Mohon tunggu...
Veeramalla Anjaiah
Veeramalla Anjaiah Mohon Tunggu... Administrasi - Wartawan senior

Wartawan senior

Selanjutnya

Tutup

Kebijakan Pilihan

Inikah Saatnya Indonesia Bekerjasama dengan QUAD?

25 September 2020   09:35 Diperbarui: 25 September 2020   09:50 413
+
Laporkan Konten
Laporkan Akun
Kompasiana adalah platform blog. Konten ini menjadi tanggung jawab bloger dan tidak mewakili pandangan redaksi Kompas.
Lihat foto
Bagikan ide kreativitasmu dalam bentuk konten di Kompasiana | Sumber gambar: Freepik

Oleh Veeramalla Anjaiah

Dengan kekuatan militernya yang berkembang serta perilaku yang agresif, China, hegemon baru, memberikan ancaman besar terhadap keamanan ASEAN, Asia Timur dan seluruh wilayah Indo-Pasifik.

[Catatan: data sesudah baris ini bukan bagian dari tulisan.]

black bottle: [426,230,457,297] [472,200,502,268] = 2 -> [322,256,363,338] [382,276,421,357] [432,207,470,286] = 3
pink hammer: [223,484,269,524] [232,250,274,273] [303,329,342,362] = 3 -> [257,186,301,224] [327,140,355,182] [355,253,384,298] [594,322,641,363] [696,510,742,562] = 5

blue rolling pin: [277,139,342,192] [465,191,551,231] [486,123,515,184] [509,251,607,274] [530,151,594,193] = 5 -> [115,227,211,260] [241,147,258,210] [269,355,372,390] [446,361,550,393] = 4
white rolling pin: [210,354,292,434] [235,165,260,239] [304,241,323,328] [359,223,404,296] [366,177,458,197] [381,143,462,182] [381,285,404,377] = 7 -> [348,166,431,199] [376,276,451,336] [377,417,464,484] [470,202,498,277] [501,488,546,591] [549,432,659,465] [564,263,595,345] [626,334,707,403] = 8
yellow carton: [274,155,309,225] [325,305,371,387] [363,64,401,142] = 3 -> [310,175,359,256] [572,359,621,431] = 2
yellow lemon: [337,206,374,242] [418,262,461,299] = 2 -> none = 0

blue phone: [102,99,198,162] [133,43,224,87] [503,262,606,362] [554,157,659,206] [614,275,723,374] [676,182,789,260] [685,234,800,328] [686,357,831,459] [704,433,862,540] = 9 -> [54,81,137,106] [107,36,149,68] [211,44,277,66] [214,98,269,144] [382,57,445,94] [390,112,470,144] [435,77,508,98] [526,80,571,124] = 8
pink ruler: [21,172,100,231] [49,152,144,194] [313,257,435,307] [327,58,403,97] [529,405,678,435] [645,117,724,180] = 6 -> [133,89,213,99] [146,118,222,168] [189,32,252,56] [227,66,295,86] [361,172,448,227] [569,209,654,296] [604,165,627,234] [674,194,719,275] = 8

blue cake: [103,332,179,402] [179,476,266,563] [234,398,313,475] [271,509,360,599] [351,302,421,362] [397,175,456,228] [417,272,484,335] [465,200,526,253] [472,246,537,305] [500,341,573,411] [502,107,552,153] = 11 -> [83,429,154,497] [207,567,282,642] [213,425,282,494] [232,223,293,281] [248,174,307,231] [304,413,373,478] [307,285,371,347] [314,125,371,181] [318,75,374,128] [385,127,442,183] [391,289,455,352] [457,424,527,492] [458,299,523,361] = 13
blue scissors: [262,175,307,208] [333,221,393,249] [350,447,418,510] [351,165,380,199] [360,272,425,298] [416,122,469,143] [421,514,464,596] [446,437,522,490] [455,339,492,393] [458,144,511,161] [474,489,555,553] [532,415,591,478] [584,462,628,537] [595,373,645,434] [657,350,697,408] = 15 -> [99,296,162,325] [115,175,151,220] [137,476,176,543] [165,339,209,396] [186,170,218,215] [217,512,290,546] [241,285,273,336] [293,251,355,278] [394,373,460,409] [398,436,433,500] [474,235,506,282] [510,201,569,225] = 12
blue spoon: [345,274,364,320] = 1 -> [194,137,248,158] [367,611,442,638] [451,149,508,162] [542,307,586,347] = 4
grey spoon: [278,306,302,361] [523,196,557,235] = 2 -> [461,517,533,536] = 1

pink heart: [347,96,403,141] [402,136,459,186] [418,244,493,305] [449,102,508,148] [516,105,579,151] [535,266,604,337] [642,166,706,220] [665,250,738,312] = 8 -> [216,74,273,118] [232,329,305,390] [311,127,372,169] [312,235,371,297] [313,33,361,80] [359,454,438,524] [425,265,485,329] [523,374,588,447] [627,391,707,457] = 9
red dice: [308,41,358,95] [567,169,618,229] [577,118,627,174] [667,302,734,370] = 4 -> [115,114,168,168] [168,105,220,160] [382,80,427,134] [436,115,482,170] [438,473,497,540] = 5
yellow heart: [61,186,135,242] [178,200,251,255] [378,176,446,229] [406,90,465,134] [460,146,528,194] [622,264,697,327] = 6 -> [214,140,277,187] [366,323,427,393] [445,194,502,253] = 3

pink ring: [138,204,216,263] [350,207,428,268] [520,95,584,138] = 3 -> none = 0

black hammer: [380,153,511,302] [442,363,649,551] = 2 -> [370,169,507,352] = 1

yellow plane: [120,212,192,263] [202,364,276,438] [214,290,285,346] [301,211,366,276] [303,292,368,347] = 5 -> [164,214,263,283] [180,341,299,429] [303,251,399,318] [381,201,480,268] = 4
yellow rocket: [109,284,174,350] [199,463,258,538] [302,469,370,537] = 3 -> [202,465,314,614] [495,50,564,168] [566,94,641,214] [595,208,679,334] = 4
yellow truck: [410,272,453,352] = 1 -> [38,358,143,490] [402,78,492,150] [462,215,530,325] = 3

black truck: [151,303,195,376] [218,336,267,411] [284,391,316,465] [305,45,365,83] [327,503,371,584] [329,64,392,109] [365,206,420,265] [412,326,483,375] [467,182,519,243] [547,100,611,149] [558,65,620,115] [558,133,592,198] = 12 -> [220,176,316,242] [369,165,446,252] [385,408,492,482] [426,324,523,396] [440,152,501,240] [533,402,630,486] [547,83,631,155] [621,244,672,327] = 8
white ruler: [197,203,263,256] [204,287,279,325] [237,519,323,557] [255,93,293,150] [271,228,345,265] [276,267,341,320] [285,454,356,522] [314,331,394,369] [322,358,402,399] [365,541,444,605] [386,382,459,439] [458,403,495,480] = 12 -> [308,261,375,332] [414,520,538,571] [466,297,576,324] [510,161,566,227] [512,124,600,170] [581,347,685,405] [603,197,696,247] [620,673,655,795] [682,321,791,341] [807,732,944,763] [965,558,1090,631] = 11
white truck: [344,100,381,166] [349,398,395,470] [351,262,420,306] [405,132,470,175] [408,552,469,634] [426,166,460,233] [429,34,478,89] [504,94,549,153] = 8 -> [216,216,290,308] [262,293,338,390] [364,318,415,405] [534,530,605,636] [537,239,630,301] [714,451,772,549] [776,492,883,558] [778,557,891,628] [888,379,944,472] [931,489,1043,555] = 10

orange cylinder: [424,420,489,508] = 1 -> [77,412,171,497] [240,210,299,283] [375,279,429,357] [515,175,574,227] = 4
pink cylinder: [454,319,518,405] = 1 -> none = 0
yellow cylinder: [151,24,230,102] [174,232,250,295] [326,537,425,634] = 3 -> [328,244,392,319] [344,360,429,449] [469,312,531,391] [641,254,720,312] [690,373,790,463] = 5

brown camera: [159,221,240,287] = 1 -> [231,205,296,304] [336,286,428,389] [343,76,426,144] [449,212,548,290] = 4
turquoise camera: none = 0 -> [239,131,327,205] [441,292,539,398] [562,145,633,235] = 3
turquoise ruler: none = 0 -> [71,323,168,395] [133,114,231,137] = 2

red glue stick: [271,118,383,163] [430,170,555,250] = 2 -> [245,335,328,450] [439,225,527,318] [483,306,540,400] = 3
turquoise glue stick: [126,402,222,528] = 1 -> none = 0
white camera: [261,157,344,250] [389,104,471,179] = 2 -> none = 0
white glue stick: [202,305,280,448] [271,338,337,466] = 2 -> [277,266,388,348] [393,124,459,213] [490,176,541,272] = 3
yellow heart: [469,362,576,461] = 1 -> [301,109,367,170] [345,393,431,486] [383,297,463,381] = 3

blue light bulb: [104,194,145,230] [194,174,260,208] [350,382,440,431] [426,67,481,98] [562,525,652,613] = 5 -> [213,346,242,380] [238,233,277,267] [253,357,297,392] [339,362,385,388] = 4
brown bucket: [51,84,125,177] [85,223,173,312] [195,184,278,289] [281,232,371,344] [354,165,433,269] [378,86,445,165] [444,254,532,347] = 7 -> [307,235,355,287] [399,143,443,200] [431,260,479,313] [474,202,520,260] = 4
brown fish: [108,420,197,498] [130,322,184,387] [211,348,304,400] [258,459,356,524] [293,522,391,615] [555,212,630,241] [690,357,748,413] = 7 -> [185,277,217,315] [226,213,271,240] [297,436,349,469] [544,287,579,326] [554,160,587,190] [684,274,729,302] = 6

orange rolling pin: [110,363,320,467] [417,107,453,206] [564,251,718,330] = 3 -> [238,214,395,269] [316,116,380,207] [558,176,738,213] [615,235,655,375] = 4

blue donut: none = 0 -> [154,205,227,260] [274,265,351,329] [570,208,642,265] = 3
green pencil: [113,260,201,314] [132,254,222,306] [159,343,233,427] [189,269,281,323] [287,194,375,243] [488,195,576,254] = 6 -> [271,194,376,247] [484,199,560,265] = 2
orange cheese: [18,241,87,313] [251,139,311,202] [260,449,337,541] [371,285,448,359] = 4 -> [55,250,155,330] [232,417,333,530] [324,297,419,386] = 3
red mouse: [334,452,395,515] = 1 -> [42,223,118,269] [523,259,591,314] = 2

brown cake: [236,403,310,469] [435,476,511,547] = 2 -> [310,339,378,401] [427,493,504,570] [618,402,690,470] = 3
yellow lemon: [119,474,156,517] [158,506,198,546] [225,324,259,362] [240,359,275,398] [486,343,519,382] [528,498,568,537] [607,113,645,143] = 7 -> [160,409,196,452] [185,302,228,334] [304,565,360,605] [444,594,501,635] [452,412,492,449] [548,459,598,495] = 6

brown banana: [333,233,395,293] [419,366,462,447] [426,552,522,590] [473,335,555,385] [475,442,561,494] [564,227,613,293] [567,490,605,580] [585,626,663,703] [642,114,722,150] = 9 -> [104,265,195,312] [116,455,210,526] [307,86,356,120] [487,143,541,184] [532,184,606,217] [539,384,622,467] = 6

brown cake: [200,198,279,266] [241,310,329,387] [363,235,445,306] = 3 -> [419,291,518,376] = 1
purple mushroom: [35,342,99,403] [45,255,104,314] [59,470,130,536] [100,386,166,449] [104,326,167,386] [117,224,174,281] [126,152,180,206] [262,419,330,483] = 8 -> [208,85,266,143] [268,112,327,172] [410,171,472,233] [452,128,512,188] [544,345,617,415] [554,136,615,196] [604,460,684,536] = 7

Indonesia, negara non-penggugat di Laut China Selatan (LCS) yang disengketakan, menjadi korban intimidasi dan gangguan China dalam beberapa tahun terakhir. Pada tanggal 11 September, kapal penjaga pantai Tiongkok CCG 5204 terlihat di zona ekonomi eksklusif (ZEE) Indonesia. Setelah protes keras dari Indonesia, kapal tersebut meninggalkan ZEE pada 15 September.

Ini bukan pertama kalinya China melakukan hal serupa di Laut Natuna Utara. Di bulan Desember 2019, armada kapal penangkap ikan dan kapal penjaga pantai masuk ke ZEE Indonesia secara ilegal untuk menangkap ikan di wilayah tersebut. Pada Januari 2020, Indonesia mengirim empat pesawat tempur jet F-16 ke daerah tersebut untuk mengusir China dari ZEE-nya. Pada bulan Juli, TNI AL melakukan latihan angkatan laut selama empat hari yang melibatkan 24 kapal perang, termasuk dua kapal perusak rudal dan empat kapal pengawal di perairan Natuna untuk menunjukkan tekad kuatnya mempertahankan wilayahnya.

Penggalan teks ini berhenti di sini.